Sales of organic products in Britain will return to growth this year, ending a run of three consecutive annual declines, as the country's retailers offer more support, the chief executive of the Soil Association said on Friday.

I think we'll return to growth in 2012 because I think we're nearly there now...I'd love to see the retailers getting behind it this year and I think they are starting to and if they do we'll see the market return to growth, Helen Browning told Reuters on the sidelines of the association's annual conference.

Sales of organic products in the UK fell 3.7 percent in 2011 to 1.67 billion pounds, the largest organic certifier said on Friday.

The latest decline was driven by a 5 percent fall in sales by major food retailers as they cut back on the shelf space given to organic products and own-label organic ranges, the association reported.

I think it all depends on whether retailers do decide to invest in communications to their customers, whether they're prepared to be bolder about why people should be interested in organic and getting rid of the perception that organic is loads more expensive, she said.

Browning said demand for organic produce in Britain was patchy and added that while brands and small-scale independent businesses like farm shops and delicatessens had performed relatively well, supermarket own-label products had suffered from a lack of investment.


The decline in sales contrasts with the trend in many other European countries and Browning cited a lack of government support as one factor in the weak UK performance.

In most other European countries the governments really support organic, not necessarily just through money but through what they say - organic is very normal, they put it into their public procurement targets, they talk about it very positively, Browning said.

Here we haven't got a government that is saying that kind of thing and I think that makes a big difference because people feel it's not for them - I think we've put organic food on a bit of pedestal and we've said it's something special, it's nice but it's over there in that corner.

Austria, the Netherlands and Belgium all saw growth of more than 10 percent in their organic markets last year.
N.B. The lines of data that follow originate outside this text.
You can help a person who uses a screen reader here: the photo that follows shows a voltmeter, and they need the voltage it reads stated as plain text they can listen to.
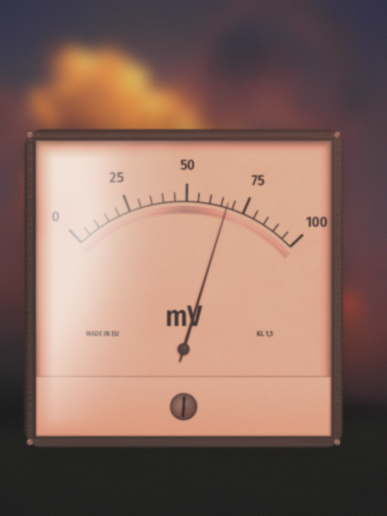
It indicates 67.5 mV
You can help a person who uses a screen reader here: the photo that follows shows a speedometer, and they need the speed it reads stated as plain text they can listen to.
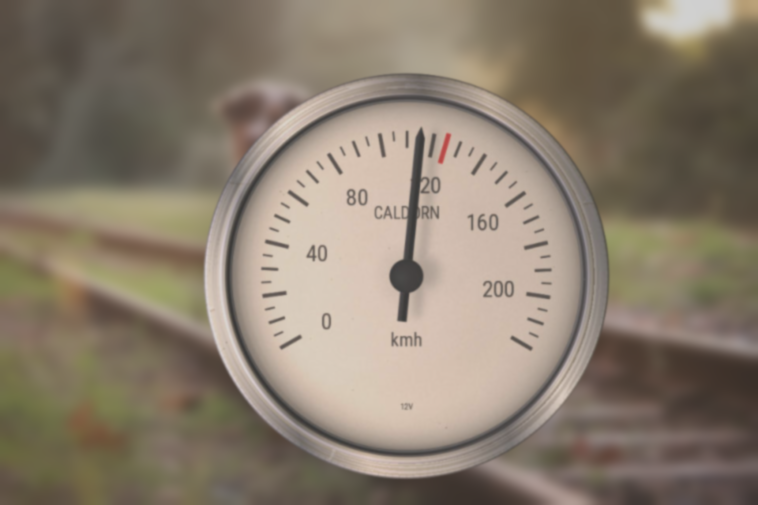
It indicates 115 km/h
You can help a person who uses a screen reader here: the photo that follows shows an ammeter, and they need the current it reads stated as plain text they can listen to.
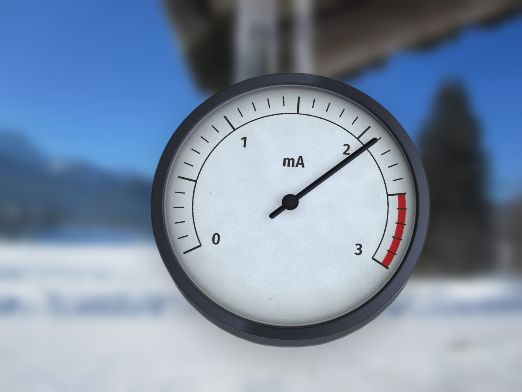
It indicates 2.1 mA
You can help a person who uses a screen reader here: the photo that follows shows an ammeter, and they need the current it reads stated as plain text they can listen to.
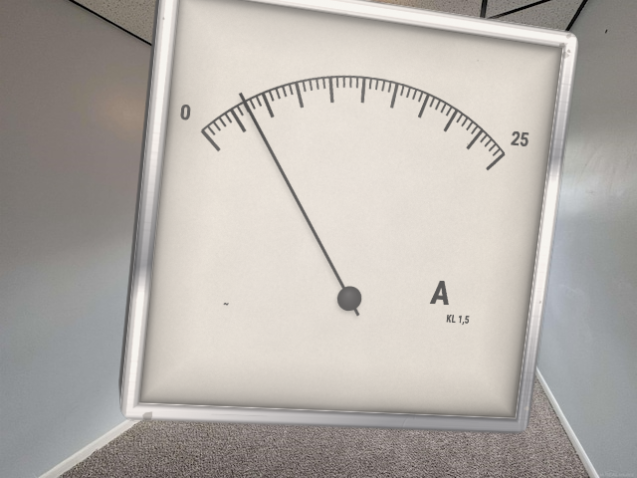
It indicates 3.5 A
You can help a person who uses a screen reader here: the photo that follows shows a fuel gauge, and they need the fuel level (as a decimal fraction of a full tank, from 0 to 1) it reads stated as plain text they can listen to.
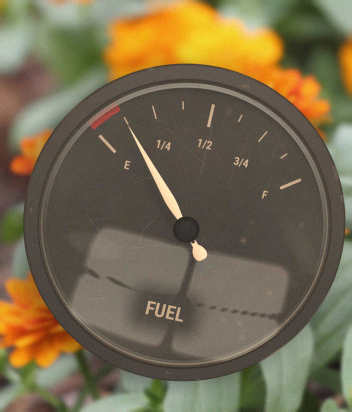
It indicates 0.125
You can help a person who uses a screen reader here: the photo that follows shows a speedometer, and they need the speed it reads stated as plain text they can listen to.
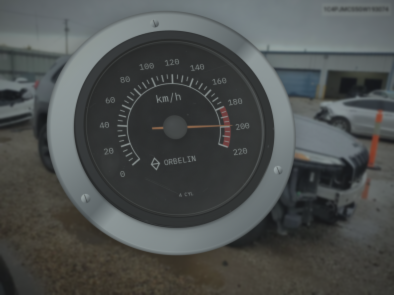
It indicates 200 km/h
Browning said Spain and Italy also had thriving organic markets, while France was moving fast.

Sales of organic textiles climbed 2 percent last year and Browning said she was optimistic about organic clothing's prospects thanks to the development of good fibres and attractive designs.

I don't want to wear a hemp sack but now that people have stopped making hemp sacks and started making really classy clothing that feels great, I think that textiles have got a great future, she said.
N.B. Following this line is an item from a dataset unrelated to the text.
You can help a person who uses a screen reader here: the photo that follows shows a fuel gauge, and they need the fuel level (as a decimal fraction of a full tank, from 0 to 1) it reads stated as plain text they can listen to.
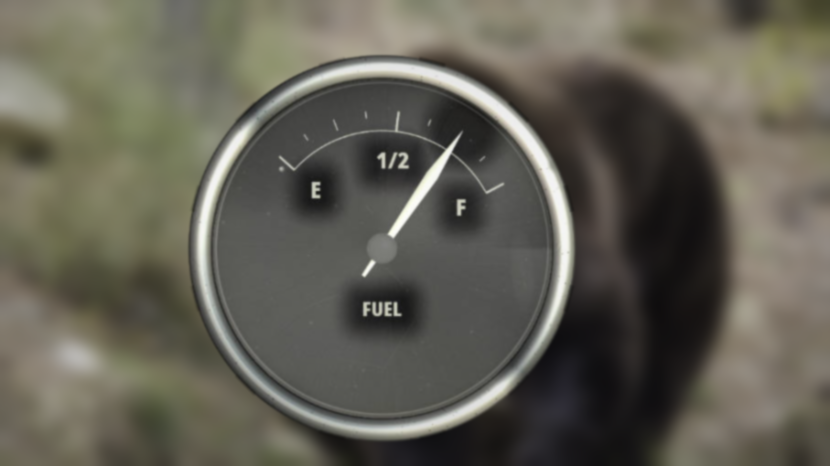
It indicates 0.75
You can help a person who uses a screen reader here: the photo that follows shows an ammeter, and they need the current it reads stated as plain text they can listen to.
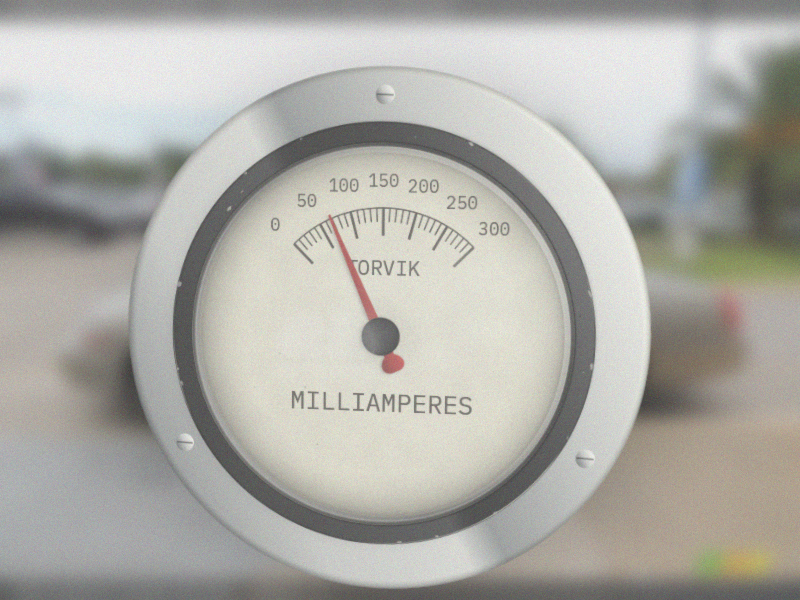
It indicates 70 mA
At one time all you could buy was a sort of Hessian T-shirt...I wouldn't even wear it to bed! But it's not like that now. It's more sexy, it's more fun.

Organic health and beauty sales also experienced strong growth in 2011, jumping 8.7 percent.

I think as people start to get worried about what they're putting into their bodies, they're a bit worried about what they're putting onto their skin, she said.

But she said it was important to remember that the organic label only provided assurance and that brands needed to build good products that people wanted to use on top of that.

If a face cream that's organic is gunky, I'm not going to put it on my face!